• [PROBLEM DETAILS]: Restate every record exactly, with nothing skipped.

..............................

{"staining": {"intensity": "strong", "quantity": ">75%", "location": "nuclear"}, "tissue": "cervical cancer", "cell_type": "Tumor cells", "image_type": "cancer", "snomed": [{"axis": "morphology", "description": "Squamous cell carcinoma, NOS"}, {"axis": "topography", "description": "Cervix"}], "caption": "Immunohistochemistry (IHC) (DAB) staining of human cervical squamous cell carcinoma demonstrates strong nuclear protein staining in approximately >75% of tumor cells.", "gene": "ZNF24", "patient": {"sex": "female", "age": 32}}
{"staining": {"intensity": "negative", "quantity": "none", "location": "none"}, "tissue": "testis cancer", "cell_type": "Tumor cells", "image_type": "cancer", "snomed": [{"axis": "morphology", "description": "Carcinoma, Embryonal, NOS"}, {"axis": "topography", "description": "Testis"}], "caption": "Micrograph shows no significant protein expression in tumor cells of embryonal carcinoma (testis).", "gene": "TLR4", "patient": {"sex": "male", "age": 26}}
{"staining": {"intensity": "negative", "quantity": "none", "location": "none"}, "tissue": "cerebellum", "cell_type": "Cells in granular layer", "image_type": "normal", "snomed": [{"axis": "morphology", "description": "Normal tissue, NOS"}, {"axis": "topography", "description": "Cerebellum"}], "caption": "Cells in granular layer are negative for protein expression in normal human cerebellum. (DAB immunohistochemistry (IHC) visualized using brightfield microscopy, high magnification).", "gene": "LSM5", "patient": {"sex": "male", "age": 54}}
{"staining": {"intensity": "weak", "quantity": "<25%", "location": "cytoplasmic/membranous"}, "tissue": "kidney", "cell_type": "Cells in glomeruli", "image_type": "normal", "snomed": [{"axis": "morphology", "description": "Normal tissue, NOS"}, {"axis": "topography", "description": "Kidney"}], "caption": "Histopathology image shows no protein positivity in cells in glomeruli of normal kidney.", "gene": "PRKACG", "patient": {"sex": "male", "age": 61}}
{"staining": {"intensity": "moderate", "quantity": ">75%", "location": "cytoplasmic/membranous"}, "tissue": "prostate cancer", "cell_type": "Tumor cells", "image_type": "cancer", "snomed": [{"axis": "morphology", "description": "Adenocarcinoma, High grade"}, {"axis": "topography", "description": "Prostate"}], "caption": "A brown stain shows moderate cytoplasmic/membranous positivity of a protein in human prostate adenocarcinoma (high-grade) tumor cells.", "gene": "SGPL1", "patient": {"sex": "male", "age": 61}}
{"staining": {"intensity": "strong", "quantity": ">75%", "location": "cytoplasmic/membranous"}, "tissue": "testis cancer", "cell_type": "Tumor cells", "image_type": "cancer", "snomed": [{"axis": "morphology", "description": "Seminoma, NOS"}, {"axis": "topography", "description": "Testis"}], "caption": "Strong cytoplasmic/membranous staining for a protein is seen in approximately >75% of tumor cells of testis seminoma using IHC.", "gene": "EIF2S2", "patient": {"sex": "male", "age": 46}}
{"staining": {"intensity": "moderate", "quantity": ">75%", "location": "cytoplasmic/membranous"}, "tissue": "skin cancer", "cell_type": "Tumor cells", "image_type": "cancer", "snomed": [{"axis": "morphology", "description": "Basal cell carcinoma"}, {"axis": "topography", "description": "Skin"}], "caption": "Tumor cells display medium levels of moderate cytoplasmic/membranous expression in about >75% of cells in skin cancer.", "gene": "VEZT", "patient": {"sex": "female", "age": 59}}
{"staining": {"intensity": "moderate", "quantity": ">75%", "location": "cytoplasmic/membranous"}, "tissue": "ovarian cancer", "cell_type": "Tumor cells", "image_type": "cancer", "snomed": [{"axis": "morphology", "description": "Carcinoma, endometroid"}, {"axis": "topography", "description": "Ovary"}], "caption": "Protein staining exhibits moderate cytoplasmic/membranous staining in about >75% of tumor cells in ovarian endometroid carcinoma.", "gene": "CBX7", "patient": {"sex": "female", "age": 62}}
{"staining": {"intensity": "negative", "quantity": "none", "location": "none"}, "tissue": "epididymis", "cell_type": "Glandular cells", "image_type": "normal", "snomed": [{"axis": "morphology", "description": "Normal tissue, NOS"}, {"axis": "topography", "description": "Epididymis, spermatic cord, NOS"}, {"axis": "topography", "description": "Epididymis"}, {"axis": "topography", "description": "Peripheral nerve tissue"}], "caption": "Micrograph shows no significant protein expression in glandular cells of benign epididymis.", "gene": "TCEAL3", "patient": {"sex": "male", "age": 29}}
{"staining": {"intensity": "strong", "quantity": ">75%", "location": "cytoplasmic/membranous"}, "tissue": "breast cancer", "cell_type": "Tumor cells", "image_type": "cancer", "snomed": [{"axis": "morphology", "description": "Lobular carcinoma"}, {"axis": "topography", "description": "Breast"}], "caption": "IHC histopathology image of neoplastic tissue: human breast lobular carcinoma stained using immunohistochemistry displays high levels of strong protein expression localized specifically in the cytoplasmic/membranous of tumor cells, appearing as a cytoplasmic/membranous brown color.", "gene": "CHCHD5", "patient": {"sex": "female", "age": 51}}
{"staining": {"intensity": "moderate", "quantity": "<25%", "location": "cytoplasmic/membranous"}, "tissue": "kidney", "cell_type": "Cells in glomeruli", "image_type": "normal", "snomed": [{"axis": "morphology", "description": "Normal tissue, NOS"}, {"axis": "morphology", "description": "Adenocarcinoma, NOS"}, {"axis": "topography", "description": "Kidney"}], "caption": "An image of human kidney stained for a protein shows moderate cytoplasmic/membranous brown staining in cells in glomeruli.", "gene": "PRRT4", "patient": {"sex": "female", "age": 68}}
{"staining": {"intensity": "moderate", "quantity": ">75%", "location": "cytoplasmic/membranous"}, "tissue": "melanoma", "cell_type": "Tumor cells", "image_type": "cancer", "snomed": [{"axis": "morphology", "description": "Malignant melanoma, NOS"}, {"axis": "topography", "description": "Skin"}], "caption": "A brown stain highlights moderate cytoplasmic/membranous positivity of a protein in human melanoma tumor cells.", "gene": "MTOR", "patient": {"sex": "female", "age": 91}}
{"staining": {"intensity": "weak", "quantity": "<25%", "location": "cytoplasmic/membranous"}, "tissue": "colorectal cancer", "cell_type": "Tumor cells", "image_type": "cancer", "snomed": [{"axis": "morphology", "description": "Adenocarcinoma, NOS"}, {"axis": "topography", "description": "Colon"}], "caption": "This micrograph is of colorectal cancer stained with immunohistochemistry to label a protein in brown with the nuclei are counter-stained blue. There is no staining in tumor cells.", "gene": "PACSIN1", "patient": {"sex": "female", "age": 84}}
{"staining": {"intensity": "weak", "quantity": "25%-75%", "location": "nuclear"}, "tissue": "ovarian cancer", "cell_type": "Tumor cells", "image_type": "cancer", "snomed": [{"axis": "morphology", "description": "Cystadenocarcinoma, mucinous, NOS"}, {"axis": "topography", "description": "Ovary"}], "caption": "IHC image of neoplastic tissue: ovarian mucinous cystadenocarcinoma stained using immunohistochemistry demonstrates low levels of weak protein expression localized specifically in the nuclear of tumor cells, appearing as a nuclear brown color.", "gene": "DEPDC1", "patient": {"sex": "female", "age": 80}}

..............................

• [ANSWER TO THE PROBLEM]:
{"staining": {"intensity": "strong", "quantity": ">75%", "location": "nuclear"}, "tissue": "cervical cancer", "cell_type": "Tumor cells", "image_type": "cancer", "snomed": [{"axis": "morphology", "description": "Squamous cell carcinoma, NOS"}, {"axis": "topography", "description": "Cervix"}], "caption": "Immunohistochemistry (IHC) (DAB) staining of human cervical squamous cell carcinoma demonstrates strong nuclear protein staining in approximately >75% of tumor cells.", "gene": "ZNF24", "patient": {"sex": "female", "age": 32}}
{"staining": {"intensity": "negative", "quantity": "none", "location": "none"}, "tissue": "testis cancer", "cell_type": "Tumor cells", "image_type": "cancer", "snomed": [{"axis": "morphology", "description": "Carcinoma, Embryonal, NOS"}, {"axis": "topography", "description": "Testis"}], "caption": "Micrograph shows no significant protein expression in tumor cells of embryonal carcinoma (testis).", "gene": "TLR4", "patient": {"sex": "male", "age": 26}}
{"staining": {"intensity": "negative", "quantity": "none", "location": "none"}, "tissue": "cerebellum", "cell_type": "Cells in granular layer", "image_type": "normal", "snomed": [{"axis": "morphology", "description": "Normal tissue, NOS"}, {"axis": "topography", "description": "Cerebellum"}], "caption": "Cells in granular layer are negative for protein expression in normal human cerebellum. (DAB immunohistochemistry (IHC) visualized using brightfield microscopy, high magnification).", "gene": "LSM5", "patient": {"sex": "male", "age": 54}}
{"staining": {"intensity": "weak", "quantity": "<25%", "location": "cytoplasmic/membranous"}, "tissue": "kidney", "cell_type": "Cells in glomeruli", "image_type": "normal", "snomed": [{"axis": "morphology", "description": "Normal tissue, NOS"}, {"axis": "topography", "description": "Kidney"}], "caption": "Histopathology image shows no protein positivity in cells in glomeruli of normal kidney.", "gene": "PRKACG", "patient": {"sex": "male", "age": 61}}
{"staining": {"intensity": "moderate", "quantity": ">75%", "location": "cytoplasmic/membranous"}, "tissue": "prostate cancer", "cell_type": "Tumor cells", "image_type": "cancer", "snomed": [{"axis": "morphology", "description": "Adenocarcinoma, High grade"}, {"axis": "topography", "description": "Prostate"}], "caption": "A brown stain shows moderate cytoplasmic/membranous positivity of a protein in human prostate adenocarcinoma (high-grade) tumor cells.", "gene": "SGPL1", "patient": {"sex": "male", "age": 61}}
{"staining": {"intensity": "strong", "quantity": ">75%", "location": "cytoplasmic/membranous"}, "tissue": "testis cancer", "cell_type": "Tumor cells", "image_type": "cancer", "snomed": [{"axis": "morphology", "description": "Seminoma, NOS"}, {"axis": "topography", "description": "Testis"}], "caption": "Strong cytoplasmic/membranous staining for a protein is seen in approximately >75% of tumor cells of testis seminoma using IHC.", "gene": "EIF2S2", "patient": {"sex": "male", "age": 46}}
{"staining": {"intensity": "moderate", "quantity": ">75%", "location": "cytoplasmic/membranous"}, "tissue": "skin cancer", "cell_type": "Tumor cells", "image_type": "cancer", "snomed": [{"axis": "morphology", "description": "Basal cell carcinoma"}, {"axis": "topography", "description": "Skin"}], "caption": "Tumor cells display medium levels of moderate cytoplasmic/membranous expression in about >75% of cells in skin cancer.", "gene": "VEZT", "patient": {"sex": "female", "age": 59}}
{"staining": {"intensity": "moderate", "quantity": ">75%", "location": "cytoplasmic/membranous"}, "tissue": "ovarian cancer", "cell_type": "Tumor cells", "image_type": "cancer", "snomed": [{"axis": "morphology", "description": "Carcinoma, endometroid"}, {"axis": "topography", "description": "Ovary"}], "caption": "Protein staining exhibits moderate cytoplasmic/membranous staining in about >75% of tumor cells in ovarian endometroid carcinoma.", "gene": "CBX7", "patient": {"sex": "female", "age": 62}}
{"staining": {"intensity": "negative", "quantity": "none", "location": "none"}, "tissue": "epididymis", "cell_type": "Glandular cells", "image_type": "normal", "snomed": [{"axis": "morphology", "description": "Normal tissue, NOS"}, {"axis": "topography", "description": "Epididymis, spermatic cord, NOS"}, {"axis": "topography", "description": "Epididymis"}, {"axis": "topography", "description": "Peripheral nerve tissue"}], "caption": "Micrograph shows no significant protein expression in glandular cells of benign epididymis.", "gene": "TCEAL3", "patient": {"sex": "male", "age": 29}}
{"staining": {"intensity": "strong", "quantity": ">75%", "location": "cytoplasmic/membranous"}, "tissue": "breast cancer", "cell_type": "Tumor cells", "image_type": "cancer", "snomed": [{"axis": "morphology", "description": "Lobular carcinoma"}, {"axis": "topography", "description": "Breast"}], "caption": "IHC histopathology image of neoplastic tissue: human breast lobular carcinoma stained using immunohistochemistry displays high levels of strong protein expression localized specifically in the cytoplasmic/membranous of tumor cells, appearing as a cytoplasmic/membranous brown color.", "gene": "CHCHD5", "patient": {"sex": "female", "age": 51}}
{"staining": {"intensity": "moderate", "quantity": "<25%", "location": "cytoplasmic/membranous"}, "tissue": "kidney", "cell_type": "Cells in glomeruli", "image_type": "normal", "snomed": [{"axis": "morphology", "description": "Normal tissue, NOS"}, {"axis": "morphology", "description": "Adenocarcinoma, NOS"}, {"axis": "topography", "description": "Kidney"}], "caption": "An image of human kidney stained for a protein shows moderate cytoplasmic/membranous brown staining in cells in glomeruli.", "gene": "PRRT4", "patient": {"sex": "female", "age": 68}}
{"staining": {"intensity": "moderate", "quantity": ">75%", "location": "cytoplasmic/membranous"}, "tissue": "melanoma", "cell_type": "Tumor cells", "image_type": "cancer", "snomed": [{"axis": "morphology", "description": "Malignant melanoma, NOS"}, {"axis": "topography", "description": "Skin"}], "caption": "A brown stain highlights moderate cytoplasmic/membranous positivity of a protein in human melanoma tumor cells.", "gene": "MTOR", "patient": {"sex": "female", "age": 91}}
{"staining": {"intensity": "weak", "quantity": "<25%", "location": "cytoplasmic/membranous"}, "tissue": "colorectal cancer", "cell_type": "Tumor cells", "image_type": "cancer", "snomed": [{"axis": "morphology", "description": "Adenocarcinoma, NOS"}, {"axis": "topography", "description": "Colon"}], "caption": "This micrograph is of colorectal cancer stained with immunohistochemistry to label a protein in brown with the nuclei are counter-stained blue. There is no staining in tumor cells.", "gene": "PACSIN1", "patient": {"sex": "female", "age": 84}}
{"staining": {"intensity": "weak", "quantity": "25%-75%", "location": "nuclear"}, "tissue": "ovarian cancer", "cell_type": "Tumor cells", "image_type": "cancer", "snomed": [{"axis": "morphology", "description": "Cystadenocarcinoma, mucinous, NOS"}, {"axis": "topography", "description": "Ovary"}], "caption": "IHC image of neoplastic tissue: ovarian mucinous cystadenocarcinoma stained using immunohistochemistry demonstrates low levels of weak protein expression localized specifically in the nuclear of tumor cells, appearing as a nuclear brown color.", "gene": "DEPDC1", "patient": {"sex": "female", "age": 80}}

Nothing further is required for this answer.